# Reading text
● ● ● ● ● ● ●

I am keen on learning Ruby on Rails and don't have a Mac so I think for now the cheapest option is to install a Linux distro on my computer. I am also keen on trying out MongoDB

I am a complete nube to Linux and am wondering if I should install openSuse, Ubuntu, Debian or ? I am also a C# developer so I can install Mono and MonoDevelop. They have packages for these http://monodevelop.com/Download

Anyone have some blog posts, screencasts, books, experience I would love to hear about it :)

Cheers Jake

+2  A: 

It probably doesn't matter much which Linux you install on a desktop. The user experience will be determined by Gnome or KDE, not the distro.

The two aspects of linux that have the biggest user-experience impact are the desktop and the package system. Linux has, sadly, two of each.1.

There are two desktops: Gnome and KDE. In general, you can choose Gnome or KDE with any distro and you can even install both. (You only run one at a time, though.) Please realize that except for some configuration details, for the most part the distros redistribute the same set of Unix-model software, so you aren't getting anything wildly different or even as different as XP vs Vista.

Either of the two main package systems can in some ways be used with any distro, but life will be much easier if you stay with the vanilla one for your distro. But since you aren't expecting either one I think it won't matter.

● ● ● ● ● ● ●

# What you will do
**1)** Name every Linux distribution that the original poster lists as an option in the Linux forum thread.
**2)** Write the next part of the Linux forum thread, starting right after its final sentence.

● ● ● ● ● ● ●

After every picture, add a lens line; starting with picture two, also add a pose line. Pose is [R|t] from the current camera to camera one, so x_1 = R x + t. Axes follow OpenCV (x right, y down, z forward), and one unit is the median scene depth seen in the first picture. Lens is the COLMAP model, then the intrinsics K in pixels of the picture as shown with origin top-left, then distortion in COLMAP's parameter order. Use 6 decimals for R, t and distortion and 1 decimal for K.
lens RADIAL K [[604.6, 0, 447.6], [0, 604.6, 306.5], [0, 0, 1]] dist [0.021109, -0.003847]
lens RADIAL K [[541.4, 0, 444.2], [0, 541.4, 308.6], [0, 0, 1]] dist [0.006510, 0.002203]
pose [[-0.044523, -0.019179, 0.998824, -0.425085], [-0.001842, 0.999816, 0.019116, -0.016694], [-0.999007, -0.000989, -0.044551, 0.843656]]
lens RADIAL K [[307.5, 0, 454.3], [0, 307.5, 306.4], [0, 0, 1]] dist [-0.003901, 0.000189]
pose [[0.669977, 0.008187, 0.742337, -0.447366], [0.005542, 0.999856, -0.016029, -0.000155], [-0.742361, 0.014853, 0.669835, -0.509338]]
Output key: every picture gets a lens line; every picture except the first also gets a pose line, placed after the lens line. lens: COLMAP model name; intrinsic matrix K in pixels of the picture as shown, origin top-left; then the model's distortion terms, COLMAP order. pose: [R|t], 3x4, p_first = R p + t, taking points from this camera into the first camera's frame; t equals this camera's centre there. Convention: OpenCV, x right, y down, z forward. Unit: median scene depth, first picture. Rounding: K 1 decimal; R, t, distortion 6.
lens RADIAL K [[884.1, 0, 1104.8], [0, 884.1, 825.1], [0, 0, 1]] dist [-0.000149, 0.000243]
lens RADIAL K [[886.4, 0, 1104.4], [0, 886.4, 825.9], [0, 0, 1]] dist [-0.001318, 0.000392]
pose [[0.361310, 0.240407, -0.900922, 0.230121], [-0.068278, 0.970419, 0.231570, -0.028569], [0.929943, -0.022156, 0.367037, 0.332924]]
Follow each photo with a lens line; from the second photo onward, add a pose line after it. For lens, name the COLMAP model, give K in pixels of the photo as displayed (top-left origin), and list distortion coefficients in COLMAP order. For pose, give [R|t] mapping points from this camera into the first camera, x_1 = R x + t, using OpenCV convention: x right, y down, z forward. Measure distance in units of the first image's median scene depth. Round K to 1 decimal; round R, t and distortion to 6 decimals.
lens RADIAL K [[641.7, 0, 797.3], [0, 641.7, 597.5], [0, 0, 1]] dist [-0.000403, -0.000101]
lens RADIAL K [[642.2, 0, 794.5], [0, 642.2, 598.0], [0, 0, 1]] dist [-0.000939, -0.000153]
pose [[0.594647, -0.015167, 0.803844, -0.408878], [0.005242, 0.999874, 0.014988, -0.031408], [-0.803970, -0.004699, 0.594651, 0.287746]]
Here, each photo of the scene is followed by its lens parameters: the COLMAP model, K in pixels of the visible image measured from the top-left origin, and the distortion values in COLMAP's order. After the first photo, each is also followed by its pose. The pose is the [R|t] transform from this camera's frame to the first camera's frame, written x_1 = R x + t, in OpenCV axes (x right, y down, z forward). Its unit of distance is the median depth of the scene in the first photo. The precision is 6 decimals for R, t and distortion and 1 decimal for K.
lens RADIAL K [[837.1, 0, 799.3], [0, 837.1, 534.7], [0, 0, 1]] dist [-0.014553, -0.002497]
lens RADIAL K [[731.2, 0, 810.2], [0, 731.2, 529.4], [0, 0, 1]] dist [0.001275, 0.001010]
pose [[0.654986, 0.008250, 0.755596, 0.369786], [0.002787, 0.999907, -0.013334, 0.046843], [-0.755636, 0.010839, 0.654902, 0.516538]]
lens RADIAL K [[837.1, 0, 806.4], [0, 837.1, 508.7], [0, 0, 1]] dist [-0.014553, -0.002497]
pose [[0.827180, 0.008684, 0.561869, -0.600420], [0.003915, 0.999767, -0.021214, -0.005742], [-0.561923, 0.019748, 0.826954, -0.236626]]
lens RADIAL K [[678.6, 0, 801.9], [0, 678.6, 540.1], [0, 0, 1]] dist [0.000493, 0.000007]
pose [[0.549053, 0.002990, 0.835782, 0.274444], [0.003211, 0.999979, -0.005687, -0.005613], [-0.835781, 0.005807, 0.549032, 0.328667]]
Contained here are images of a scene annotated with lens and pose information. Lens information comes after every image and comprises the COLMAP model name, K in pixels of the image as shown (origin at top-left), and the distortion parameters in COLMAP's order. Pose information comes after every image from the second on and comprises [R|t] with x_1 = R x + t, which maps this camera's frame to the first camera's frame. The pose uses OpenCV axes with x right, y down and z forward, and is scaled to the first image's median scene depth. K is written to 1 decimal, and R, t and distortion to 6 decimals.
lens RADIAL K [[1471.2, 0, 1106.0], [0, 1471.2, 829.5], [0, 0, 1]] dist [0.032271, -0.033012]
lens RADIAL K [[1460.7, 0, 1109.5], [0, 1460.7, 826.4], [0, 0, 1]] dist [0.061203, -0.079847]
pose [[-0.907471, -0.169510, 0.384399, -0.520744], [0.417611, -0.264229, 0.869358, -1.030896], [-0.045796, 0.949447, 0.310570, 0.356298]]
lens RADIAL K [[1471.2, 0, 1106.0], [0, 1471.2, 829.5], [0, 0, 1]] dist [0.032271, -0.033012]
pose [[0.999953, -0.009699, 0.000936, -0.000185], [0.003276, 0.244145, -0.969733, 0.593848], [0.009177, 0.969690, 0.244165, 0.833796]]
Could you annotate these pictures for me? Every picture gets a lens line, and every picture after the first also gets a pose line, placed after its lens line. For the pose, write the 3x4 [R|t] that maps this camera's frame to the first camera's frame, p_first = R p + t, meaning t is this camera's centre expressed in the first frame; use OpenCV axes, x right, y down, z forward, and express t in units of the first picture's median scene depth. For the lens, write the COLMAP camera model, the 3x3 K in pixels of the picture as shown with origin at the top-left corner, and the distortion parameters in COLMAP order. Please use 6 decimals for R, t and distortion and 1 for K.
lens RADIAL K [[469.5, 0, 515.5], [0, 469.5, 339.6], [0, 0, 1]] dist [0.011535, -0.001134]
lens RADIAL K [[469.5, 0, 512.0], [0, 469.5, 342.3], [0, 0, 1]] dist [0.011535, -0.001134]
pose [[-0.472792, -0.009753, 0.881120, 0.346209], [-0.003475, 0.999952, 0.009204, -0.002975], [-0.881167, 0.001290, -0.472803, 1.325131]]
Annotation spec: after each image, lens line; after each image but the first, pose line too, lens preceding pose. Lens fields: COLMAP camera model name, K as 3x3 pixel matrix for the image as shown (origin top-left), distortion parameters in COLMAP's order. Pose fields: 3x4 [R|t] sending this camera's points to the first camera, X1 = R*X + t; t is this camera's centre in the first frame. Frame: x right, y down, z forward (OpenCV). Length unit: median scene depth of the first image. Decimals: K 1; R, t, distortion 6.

● ● ● ● ● ● ●

# Expected outputs
**1)** openSuse, Ubuntu, Debian

**2)**
Now, if you went and installed, say, NetBSD, then you might notice some real differences, although you would still have your choice of Gnome or KDE.


1. Technically, there are 10 or 20 window managers that provide interesting lightweight GUI's that are something a bit less than a full-blown desktop GUI, but that's in the advanced class. Also in that class: Unix servers generally run no GUI at all.

DigitalRoss
@DigitalRoss thanks for the info! So I don't really want to start any religious wars here, but which desktop do you prefer out of Gnome and KDE. I will go and do some research but it is always good hearing different opinions :)
Jake Scott
+1  A: 

I would go with Ubuntu or OpenSuse since most of the tutorials, community support and other stuff around Mono is targeted to these distributions.

Tomi
+3  A: 

Note: you can still learn Ruby on windows, you can also use Ruby and .NET with IronRuby which is nearly 100% compatible with C Ruby. That's not to stop you from learning linux though as it gives you a different perspective on OS's and will expose you to the power of the command line.

Mono on linux is very complete. The best distribution to use with it would be Open Suse (as it's supported and recommended by Novell who develop Mono).

If you want to go the NoSql route than I would recommend looking at redis a very fast and advanced key-value data store with support for rich data structures, i.e. lists, sets and ordered sets. If you use C#/Mono you can this redis client which has native support for storing complex types and exposes Redis server-side lists and sets as IList<T> and ICollection<T>'s.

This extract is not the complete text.